Part of the firm's 'Automotive Satisfaction Report', the study is based on over 40,000 interviews yearly with Australian motorists, with 95.3 per cent of Mazda owners 'Very' or 'Fairly' satisfied with their vehicle in the 12 months leading into July 2017.
Narrowly missing out on top spot was Swedish manufacturer Volvo, with a satisfaction rate of 95.2 per cent - a decent 3.8 per cent increase on the year before.
Despite falling 2.5 per cent, Lexus maintained a top three finish, scoring 95.0 per cent satisfaction in the survey.
Meanwhile, Skoda ranked fourth (94.8 per cent, down 1.0), Isuzu Ute fifth (94.7 per cent, down 0.7), and Toyota sixth (94.6 per cent, up 0.2). Rounding out the top ten were Mercedes-Benz (94.5 per cent, up 0.2), BMW (94.4 per cent, up 3.7), Peugeot (94.3 per cent, up 4.7), and Subaru (94.3 per cent, no change).

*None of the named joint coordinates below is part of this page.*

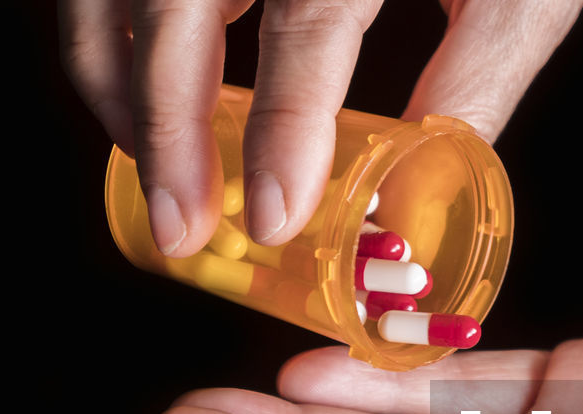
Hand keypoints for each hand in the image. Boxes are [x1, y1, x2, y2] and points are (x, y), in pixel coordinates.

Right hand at [59, 0, 582, 254]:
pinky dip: (116, 34)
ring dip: (123, 82)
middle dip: (168, 124)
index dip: (283, 124)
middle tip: (181, 225)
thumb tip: (410, 200)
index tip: (274, 217)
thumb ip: (466, 90)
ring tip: (162, 174)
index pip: (308, 19)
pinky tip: (151, 96)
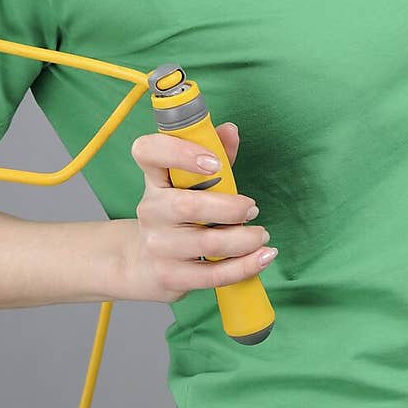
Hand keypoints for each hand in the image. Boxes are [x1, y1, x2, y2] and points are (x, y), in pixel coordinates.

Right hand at [122, 122, 275, 303]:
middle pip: (186, 206)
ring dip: (243, 239)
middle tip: (252, 208)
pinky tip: (263, 257)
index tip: (213, 162)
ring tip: (261, 235)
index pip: (148, 152)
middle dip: (230, 208)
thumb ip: (215, 153)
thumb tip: (230, 131)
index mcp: (155, 178)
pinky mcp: (169, 275)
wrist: (144, 264)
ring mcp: (157, 245)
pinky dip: (244, 267)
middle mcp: (150, 209)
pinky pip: (212, 274)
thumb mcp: (191, 182)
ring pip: (205, 243)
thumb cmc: (178, 216)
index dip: (178, 152)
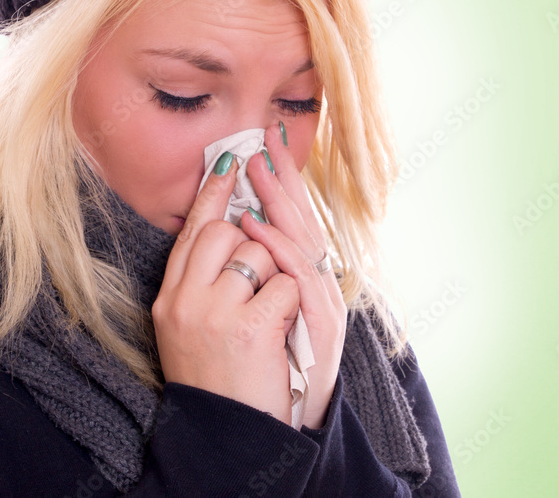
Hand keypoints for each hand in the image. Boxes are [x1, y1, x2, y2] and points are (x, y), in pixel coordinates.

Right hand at [152, 156, 300, 424]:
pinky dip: (293, 306)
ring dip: (278, 281)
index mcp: (170, 299)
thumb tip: (238, 228)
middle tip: (263, 282)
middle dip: (256, 244)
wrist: (227, 439)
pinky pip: (284, 284)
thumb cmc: (221, 383)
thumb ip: (207, 282)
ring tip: (269, 326)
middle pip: (226, 231)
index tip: (232, 159)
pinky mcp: (246, 328)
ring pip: (260, 252)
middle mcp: (183, 301)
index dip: (214, 193)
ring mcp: (211, 313)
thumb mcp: (195, 329)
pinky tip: (280, 335)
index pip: (192, 231)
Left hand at [240, 123, 347, 429]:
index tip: (263, 147)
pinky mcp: (319, 323)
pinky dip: (277, 249)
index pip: (291, 222)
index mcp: (303, 278)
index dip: (279, 184)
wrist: (284, 420)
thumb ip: (255, 272)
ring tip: (258, 168)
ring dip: (278, 201)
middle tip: (265, 139)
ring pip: (300, 240)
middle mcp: (317, 283)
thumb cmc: (267, 364)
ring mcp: (321, 301)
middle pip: (300, 220)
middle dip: (281, 178)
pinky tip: (257, 226)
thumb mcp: (260, 310)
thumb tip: (237, 230)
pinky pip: (294, 276)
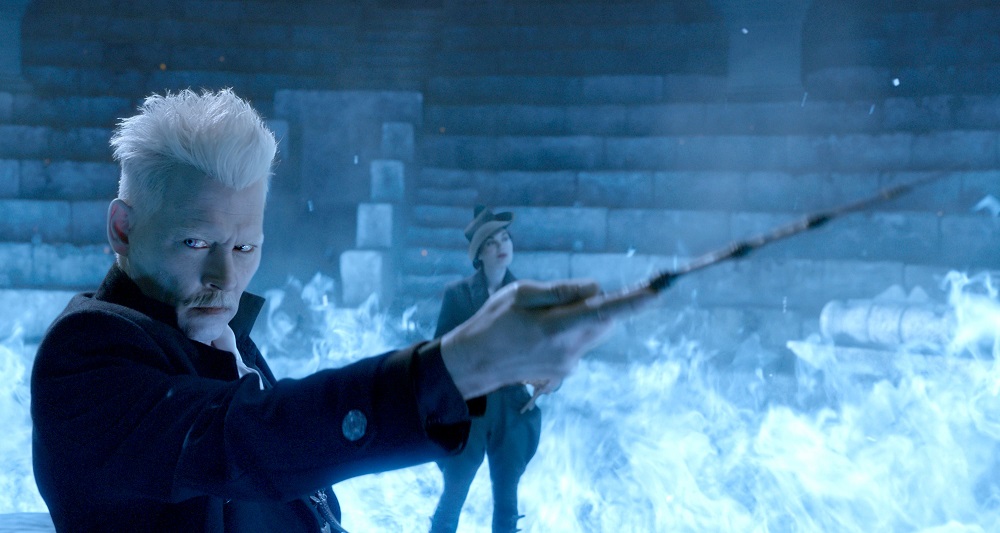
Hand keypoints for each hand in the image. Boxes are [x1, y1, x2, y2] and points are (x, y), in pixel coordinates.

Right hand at [440, 279, 645, 398]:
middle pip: (604, 321)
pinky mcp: (563, 371)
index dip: (632, 302)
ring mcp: (567, 364)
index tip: (656, 293)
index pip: (603, 311)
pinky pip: (579, 344)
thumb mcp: (519, 294)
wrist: (473, 364)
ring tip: (542, 319)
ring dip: (582, 319)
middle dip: (600, 305)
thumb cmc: (492, 322)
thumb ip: (561, 291)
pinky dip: (570, 332)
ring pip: (593, 333)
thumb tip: (596, 289)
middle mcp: (567, 350)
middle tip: (568, 296)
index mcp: (555, 327)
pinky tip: (537, 334)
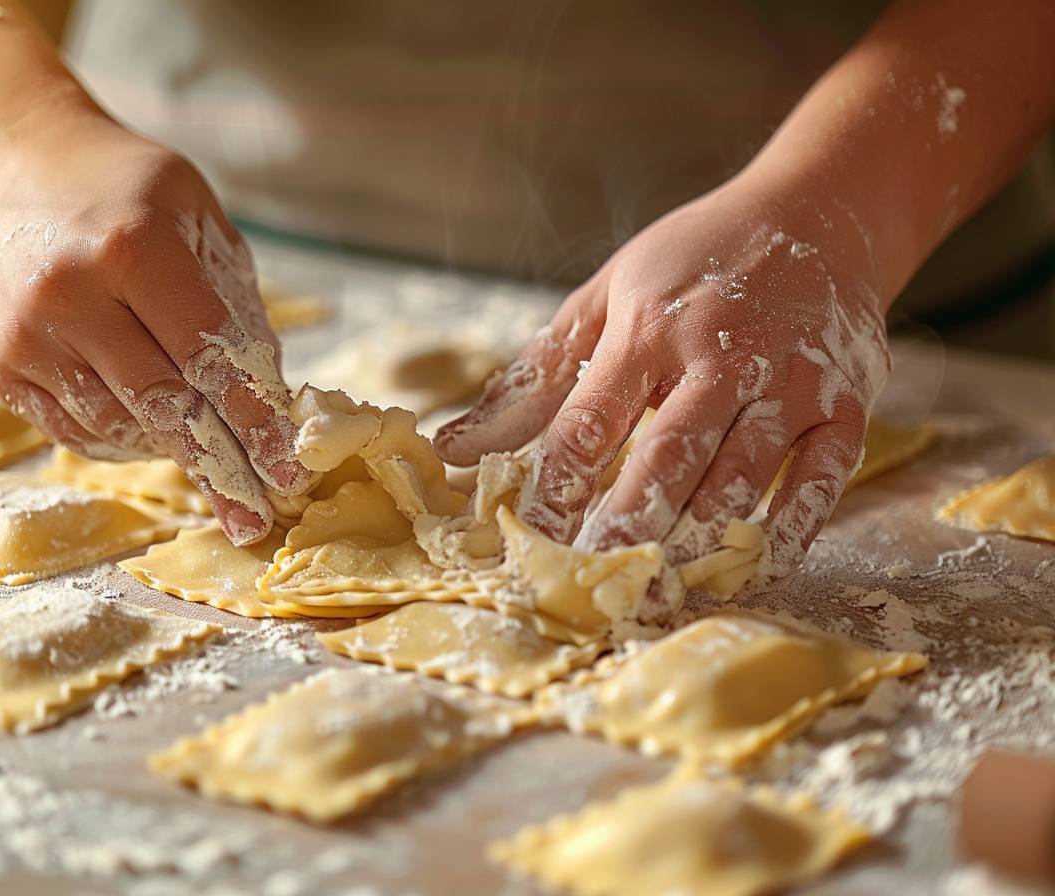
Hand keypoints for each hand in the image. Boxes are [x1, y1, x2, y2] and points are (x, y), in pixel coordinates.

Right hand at [0, 116, 310, 544]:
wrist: (15, 167)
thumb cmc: (126, 190)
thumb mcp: (200, 218)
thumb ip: (235, 306)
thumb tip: (270, 402)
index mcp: (131, 246)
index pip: (208, 357)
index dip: (254, 422)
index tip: (288, 473)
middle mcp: (69, 295)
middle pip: (164, 406)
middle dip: (221, 465)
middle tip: (257, 515)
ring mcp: (25, 338)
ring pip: (121, 429)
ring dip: (174, 450)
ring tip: (212, 457)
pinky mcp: (0, 369)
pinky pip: (78, 433)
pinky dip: (126, 441)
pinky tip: (154, 431)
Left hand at [436, 175, 890, 577]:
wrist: (819, 210)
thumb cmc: (693, 263)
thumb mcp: (605, 298)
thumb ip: (535, 378)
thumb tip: (452, 448)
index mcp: (649, 327)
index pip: (590, 420)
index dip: (556, 485)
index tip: (528, 540)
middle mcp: (721, 354)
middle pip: (671, 453)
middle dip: (630, 520)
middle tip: (596, 581)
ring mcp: (792, 381)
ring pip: (743, 474)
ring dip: (701, 537)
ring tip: (661, 591)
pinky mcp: (846, 403)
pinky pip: (822, 478)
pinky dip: (789, 526)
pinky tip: (752, 567)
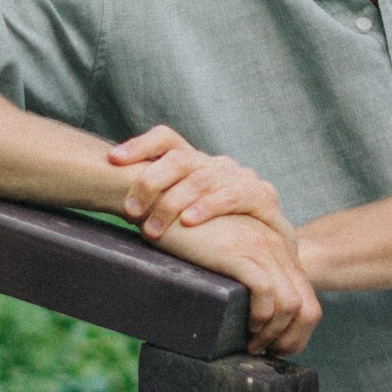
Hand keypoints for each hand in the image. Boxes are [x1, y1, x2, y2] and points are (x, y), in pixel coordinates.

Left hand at [106, 126, 289, 244]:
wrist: (278, 252)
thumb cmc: (225, 236)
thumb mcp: (189, 217)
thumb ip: (162, 206)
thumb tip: (118, 208)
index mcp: (198, 164)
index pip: (168, 139)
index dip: (140, 145)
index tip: (113, 159)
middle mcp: (218, 164)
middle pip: (180, 157)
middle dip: (151, 180)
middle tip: (131, 209)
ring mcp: (242, 178)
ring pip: (202, 177)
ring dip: (173, 202)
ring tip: (152, 228)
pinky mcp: (264, 196)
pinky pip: (233, 195)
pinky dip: (208, 207)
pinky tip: (190, 221)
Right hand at [158, 209, 322, 355]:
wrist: (167, 205)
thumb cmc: (195, 234)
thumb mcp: (232, 250)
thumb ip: (250, 269)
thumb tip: (254, 313)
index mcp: (281, 250)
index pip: (308, 303)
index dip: (297, 334)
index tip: (274, 349)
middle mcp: (278, 248)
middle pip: (307, 309)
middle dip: (290, 341)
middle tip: (264, 353)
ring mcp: (260, 248)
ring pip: (290, 305)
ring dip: (274, 334)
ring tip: (251, 345)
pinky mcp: (238, 251)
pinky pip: (265, 291)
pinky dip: (260, 317)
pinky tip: (245, 326)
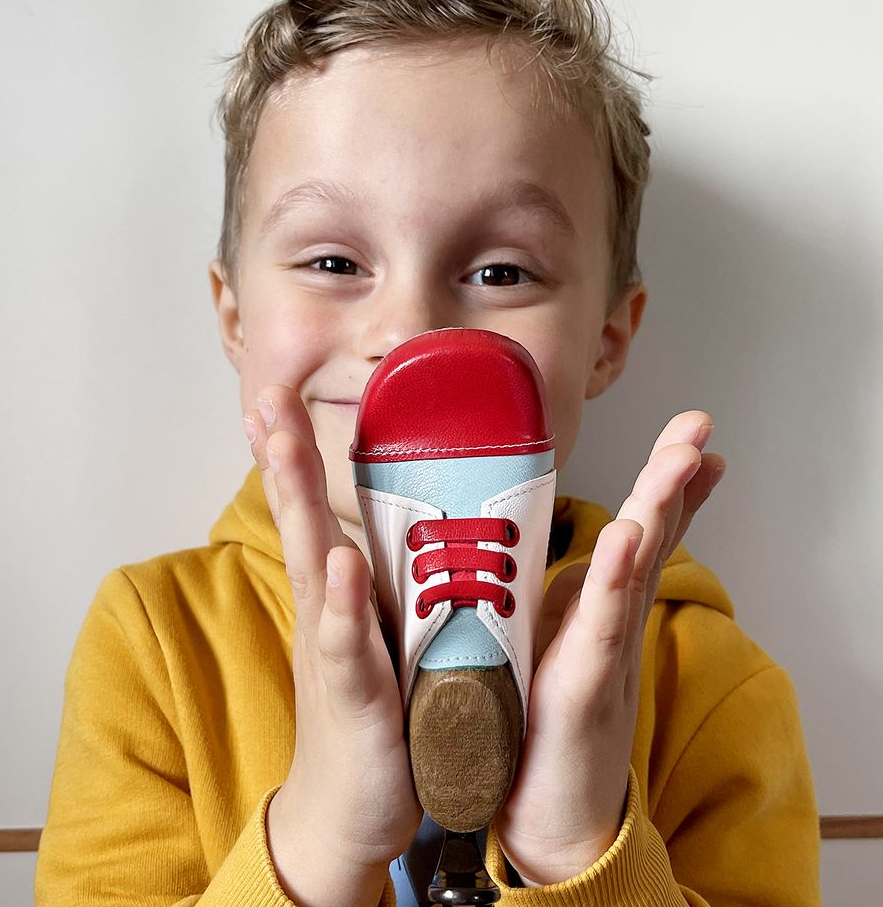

"In such a highly competitive car market as Australia, it is critical that brands focus on their satisfaction ratings relative to their major competitors and across key segments because customer satisfaction has the potential to impact on customer retention and advocacy," said Norman Morris, director of industry communications for Roy Morgan Research.
"This research has shown that very little currently separates the satisfaction of the major players in this market, presenting a problem in how to obtain a competitive advantage on this important metric."
This survey follows a report published earlier this month by international firm J.D. Power, which claimed Hyundai customers are the happiest - although that study was specifically on initial satisfaction rather than long-term ownership.